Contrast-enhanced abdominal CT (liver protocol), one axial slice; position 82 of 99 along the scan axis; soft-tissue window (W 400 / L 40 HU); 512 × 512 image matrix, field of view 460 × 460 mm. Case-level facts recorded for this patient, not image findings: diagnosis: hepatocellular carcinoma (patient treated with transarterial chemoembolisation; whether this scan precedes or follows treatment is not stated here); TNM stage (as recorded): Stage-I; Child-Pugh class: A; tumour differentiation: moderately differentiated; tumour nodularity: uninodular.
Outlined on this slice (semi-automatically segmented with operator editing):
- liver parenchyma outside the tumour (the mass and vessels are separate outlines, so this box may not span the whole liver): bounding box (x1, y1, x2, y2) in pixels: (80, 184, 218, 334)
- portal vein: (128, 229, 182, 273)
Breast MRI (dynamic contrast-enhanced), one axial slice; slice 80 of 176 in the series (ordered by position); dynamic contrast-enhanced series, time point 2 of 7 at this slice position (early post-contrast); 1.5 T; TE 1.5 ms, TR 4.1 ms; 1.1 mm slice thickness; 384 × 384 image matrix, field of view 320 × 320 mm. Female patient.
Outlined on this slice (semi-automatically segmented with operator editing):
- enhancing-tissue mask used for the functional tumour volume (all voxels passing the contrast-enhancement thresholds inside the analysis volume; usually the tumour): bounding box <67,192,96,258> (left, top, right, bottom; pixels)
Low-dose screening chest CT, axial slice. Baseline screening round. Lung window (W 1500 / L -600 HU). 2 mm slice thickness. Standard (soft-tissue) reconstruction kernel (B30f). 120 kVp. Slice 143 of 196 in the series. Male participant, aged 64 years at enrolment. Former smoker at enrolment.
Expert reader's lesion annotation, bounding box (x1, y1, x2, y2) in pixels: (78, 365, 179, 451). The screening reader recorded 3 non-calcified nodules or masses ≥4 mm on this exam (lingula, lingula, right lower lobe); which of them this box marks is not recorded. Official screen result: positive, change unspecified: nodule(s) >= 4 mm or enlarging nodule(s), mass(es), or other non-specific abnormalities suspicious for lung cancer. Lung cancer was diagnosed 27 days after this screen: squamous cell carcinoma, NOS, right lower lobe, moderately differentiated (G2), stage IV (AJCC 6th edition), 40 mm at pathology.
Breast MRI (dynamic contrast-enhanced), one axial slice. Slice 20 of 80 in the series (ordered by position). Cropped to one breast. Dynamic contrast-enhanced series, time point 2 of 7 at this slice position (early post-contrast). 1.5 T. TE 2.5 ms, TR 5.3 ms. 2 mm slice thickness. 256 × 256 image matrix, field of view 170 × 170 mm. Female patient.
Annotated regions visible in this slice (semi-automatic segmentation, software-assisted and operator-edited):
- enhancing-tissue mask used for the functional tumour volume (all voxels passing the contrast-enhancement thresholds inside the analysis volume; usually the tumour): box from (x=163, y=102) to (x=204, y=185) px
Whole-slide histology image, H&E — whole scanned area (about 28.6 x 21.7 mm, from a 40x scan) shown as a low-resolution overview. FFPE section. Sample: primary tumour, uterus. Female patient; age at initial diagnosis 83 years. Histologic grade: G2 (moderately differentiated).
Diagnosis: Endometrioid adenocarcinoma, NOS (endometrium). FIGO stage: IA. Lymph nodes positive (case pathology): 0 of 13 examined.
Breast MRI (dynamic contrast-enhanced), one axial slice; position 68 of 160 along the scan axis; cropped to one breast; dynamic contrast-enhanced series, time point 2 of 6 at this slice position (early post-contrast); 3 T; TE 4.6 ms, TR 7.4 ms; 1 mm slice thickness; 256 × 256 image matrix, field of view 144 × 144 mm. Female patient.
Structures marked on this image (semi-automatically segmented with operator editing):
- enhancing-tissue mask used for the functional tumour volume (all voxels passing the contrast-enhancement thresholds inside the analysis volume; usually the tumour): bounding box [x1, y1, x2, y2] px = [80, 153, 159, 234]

What is required
In the listing above, find the line containing "Whole-slide histology image, H&E" and the line containing "Diagnosis: Endometrioid adenocarcinoma, NOS". Output them and every line between, exactly, and nothing else.

Answer space
Whole-slide histology image, H&E — whole scanned area (about 28.6 x 21.7 mm, from a 40x scan) shown as a low-resolution overview. FFPE section. Sample: primary tumour, uterus. Female patient; age at initial diagnosis 83 years. Histologic grade: G2 (moderately differentiated).
Diagnosis: Endometrioid adenocarcinoma, NOS (endometrium). FIGO stage: IA. Lymph nodes positive (case pathology): 0 of 13 examined.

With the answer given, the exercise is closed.